**Excerpted passage:**

You’ll probably want to show multiple, similar views in your Lists — that’s really what they were designed for.

Once you have a view set up that you want to reuse, you can put a List to work. Its job is to take your data and display it in however many instances of your row views are necessary. We’ll get more into how a List does that over the next few episodes.

First, let’s do a little review of some SwiftUI fundamentals, and set up some starter UI for a reusable row!

We’re going to start from scratch, so, in Xcode, make a new project.

This should be review for you at this point. Either choose “Create a new Xcode project”, here…

…or, chose File -> New -> Project.

The default iOS “App” is going to be a good starting point. With that selected, click “Next”.

This will eventually turn into our “ReadMe” app, so call it “ReadMe”

It’s a little easier to work with projects if they don’t have spaces in their names, so just capitalize the M in the middle.

Make sure “SwiftUI” is selected for “Interface”. The language we’ll use is Swift. And uncheck the boxes below that if they’re checked. Then hit Next again. Choose a location for the project, and hit Create.

And here we go!

The SwiftUI App template starts you off with an App file, and all that really says at this point is to use ContentView as the starting UI.

We’re not going to change the naming in this course, this is just me reminding you that ContentView is not in any way a magic key word.

It’s just referring to this ContentView type in ContentView.swift! To get started, we want to be able to see what we’re doing, so make sure the preview is showing.

You can hit option-command return if it’s not. And then option-command-P to resume the preview.

The row we’re going to create will look like this. It’ll have an image on the left, and some text next to that for a book title.

**Records shown:**
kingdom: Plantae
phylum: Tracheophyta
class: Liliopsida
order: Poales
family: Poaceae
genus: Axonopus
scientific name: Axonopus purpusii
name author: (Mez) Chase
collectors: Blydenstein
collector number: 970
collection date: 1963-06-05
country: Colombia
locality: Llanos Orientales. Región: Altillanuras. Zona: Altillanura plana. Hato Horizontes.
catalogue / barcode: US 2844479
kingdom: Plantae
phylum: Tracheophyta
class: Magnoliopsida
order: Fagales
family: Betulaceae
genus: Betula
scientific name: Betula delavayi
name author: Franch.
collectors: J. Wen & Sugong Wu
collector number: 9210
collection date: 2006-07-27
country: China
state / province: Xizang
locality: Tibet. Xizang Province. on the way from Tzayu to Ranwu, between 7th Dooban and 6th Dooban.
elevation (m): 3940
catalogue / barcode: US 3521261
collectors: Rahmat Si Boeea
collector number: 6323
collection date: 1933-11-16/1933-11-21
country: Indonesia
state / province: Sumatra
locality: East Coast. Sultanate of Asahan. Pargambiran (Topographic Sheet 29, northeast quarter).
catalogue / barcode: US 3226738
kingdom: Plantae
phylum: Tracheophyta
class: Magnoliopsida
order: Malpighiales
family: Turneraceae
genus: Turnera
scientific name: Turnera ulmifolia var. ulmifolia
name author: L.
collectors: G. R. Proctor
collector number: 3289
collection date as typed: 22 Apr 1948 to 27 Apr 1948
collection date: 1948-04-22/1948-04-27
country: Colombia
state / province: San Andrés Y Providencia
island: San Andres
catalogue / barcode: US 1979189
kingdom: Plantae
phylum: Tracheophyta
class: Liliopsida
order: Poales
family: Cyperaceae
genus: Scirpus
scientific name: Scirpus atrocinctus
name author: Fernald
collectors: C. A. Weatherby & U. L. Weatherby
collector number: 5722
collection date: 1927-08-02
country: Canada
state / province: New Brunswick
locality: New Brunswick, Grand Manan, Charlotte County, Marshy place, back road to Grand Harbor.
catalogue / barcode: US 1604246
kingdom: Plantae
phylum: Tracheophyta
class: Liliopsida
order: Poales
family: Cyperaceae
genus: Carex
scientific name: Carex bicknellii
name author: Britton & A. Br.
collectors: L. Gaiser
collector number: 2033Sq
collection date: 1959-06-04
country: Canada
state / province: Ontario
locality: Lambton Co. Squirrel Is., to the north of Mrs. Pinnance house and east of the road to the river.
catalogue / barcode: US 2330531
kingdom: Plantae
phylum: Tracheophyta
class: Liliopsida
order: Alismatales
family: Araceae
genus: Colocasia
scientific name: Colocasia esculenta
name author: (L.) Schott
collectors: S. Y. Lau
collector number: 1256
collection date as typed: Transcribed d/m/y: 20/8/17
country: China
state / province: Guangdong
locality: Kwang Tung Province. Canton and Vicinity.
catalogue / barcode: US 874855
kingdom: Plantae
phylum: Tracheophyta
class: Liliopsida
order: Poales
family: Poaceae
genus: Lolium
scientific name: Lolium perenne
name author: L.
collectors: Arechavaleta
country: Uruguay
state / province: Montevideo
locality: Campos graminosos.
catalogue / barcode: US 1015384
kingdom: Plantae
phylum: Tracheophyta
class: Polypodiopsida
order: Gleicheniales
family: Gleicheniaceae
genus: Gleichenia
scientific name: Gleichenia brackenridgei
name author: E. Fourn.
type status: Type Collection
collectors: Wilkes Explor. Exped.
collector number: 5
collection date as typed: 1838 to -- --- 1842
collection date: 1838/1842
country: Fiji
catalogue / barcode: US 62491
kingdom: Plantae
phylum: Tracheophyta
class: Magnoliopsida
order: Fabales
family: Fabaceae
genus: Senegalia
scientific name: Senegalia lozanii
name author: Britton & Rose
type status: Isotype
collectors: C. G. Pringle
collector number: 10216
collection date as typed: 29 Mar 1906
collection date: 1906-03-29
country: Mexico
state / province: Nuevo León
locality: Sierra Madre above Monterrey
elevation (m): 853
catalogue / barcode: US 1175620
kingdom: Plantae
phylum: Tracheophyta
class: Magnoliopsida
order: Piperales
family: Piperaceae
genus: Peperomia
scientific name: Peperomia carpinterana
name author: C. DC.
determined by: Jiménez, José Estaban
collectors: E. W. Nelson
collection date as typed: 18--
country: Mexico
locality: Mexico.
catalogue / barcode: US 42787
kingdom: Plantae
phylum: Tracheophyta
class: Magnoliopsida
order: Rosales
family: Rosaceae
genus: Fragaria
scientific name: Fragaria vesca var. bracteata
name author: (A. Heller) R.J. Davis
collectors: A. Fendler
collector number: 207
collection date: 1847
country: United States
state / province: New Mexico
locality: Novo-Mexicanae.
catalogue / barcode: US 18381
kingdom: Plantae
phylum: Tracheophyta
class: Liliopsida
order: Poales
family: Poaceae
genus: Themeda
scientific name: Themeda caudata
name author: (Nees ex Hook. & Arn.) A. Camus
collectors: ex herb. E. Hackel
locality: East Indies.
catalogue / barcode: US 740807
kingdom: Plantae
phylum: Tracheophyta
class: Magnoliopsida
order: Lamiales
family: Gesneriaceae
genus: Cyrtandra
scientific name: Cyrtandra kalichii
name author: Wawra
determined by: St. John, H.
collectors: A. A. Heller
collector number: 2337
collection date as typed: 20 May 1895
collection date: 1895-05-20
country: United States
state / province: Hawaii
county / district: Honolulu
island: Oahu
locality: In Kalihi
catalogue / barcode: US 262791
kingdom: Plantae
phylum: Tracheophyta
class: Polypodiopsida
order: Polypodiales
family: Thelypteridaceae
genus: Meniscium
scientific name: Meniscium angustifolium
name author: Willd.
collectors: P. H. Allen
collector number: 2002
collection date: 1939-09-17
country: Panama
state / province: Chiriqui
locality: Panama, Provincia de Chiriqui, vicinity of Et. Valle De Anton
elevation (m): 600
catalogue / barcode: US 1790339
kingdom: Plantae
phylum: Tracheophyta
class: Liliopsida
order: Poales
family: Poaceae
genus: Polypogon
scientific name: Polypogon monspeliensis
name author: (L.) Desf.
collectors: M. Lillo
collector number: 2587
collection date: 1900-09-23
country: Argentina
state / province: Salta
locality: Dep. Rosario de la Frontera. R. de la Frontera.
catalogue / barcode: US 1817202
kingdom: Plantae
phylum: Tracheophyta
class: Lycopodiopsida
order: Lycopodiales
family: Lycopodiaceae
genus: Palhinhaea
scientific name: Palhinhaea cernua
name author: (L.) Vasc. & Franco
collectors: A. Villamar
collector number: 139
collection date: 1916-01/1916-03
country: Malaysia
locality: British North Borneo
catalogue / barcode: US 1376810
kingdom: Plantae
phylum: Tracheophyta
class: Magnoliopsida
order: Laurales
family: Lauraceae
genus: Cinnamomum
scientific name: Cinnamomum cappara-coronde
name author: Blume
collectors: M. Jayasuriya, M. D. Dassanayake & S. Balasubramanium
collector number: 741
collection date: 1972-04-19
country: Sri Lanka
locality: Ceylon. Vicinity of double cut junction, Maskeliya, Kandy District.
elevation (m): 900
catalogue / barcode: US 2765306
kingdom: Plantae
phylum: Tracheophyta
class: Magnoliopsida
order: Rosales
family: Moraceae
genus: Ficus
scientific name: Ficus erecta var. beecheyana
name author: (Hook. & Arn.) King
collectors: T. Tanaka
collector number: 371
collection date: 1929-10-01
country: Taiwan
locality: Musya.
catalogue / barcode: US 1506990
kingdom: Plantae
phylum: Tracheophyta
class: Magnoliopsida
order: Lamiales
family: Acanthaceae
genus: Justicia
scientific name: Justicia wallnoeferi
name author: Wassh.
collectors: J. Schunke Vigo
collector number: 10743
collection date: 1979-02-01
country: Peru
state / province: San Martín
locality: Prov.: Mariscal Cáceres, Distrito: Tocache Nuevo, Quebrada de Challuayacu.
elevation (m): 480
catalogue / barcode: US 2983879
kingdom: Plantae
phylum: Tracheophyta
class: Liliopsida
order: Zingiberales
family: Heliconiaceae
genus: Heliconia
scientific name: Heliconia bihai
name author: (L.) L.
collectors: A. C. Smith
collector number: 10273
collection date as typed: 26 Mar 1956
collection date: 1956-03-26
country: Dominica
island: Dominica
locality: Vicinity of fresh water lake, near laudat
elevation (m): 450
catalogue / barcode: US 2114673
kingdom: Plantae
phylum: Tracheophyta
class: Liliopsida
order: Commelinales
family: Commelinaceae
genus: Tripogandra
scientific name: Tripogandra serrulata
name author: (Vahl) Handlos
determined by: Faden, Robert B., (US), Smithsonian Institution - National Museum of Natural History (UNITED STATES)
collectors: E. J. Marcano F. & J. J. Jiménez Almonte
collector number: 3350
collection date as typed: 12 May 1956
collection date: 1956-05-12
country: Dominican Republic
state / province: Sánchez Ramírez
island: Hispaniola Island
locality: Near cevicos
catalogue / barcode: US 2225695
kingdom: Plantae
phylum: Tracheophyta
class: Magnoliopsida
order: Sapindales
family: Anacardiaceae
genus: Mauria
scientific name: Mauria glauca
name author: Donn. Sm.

**Using the information:**
#1 In the SwiftUI tutorial, what keyboard shortcut resumes the preview?
#2 Carry on the SwiftUI tutorial from its final sentence.
None of the entries matter for what follows.

**Task answers:**
#1 Option-command-P resumes the preview.

#2
We’ve already got a Text view here, so let’s embed it in an HStack to stack it horizontally with an Image.

As long as the preview is showing, you should get this menu when you command-click on the Text View, whether you do that in the canvas, or in code. Then you can choose “Embed in HStack”.


If that command-clicking still didn’t work, pause the video and make sure your navigation settings match mine. Then, when I mention keyboard shortcuts out loud, they’ll work for you!


For the image, we’re going to start with an SF symbol. To pick one out, open up the SF Symbols app. And then either browse or search to pick a symbol. I’m looking for a placeholder image for a book, like this one!

The text underneath the symbol is what you’ll need to add it to you app. The easiest way to make sure you get it correct is to right click on the symbol and Copy Name.

Now, back in Xcode, let’s add an Image View to the HStack above the text. Use the initializer that takes a systemName

    HStack {
      Image(systemName: )

Open up a string with some quote marks and paste in the symbol name you copied out of SF Symbols: “book”.

If you check the example again, you’ll see that we want this image to be a little bigger than the default symbol size.

So use the resizable modifier to make that resizable, and then scaledToFit so it will scale to fit its frame.

      Image(systemName: "book")
        .resizable()
        .scaledToFit()
      Text("Hello, world!")

If you don’t define a frame, it will just scale up to fill as much of the HStack as it can! That’s a little too big. So, let’s confine it to an 80-point square.

        .scaledToFill()
        .frame(width: 80, height: 80)

One of the cool things about using SFSymbols is that you can style them like text. Add the font modifier to apply the “title” Font, and “light” weight.

.font(Font.title.weight(.light))

And let’s give it the “secondary” foreground color.

.foregroundColor(.secondary)

And make that a little lighter with an opacity modifier at 0.5

.foregroundColor(.secondary🟩.opacity(0.5))

That’s looking pretty good, so let’s get the Text view set up. It’s going to represent the book’s title, soon, so change the string to Title.

Text("Title")

It should be a little bigger, so use the “title2” font.

    .font(.title2)

And it won’t need that extra padding.

      Text("Title")
        .font(.title2)
        🟥.padding()

Fantastic! This is enough of a row view to get started. But, each row is going to need to display the data for a book. Let’s set that up next!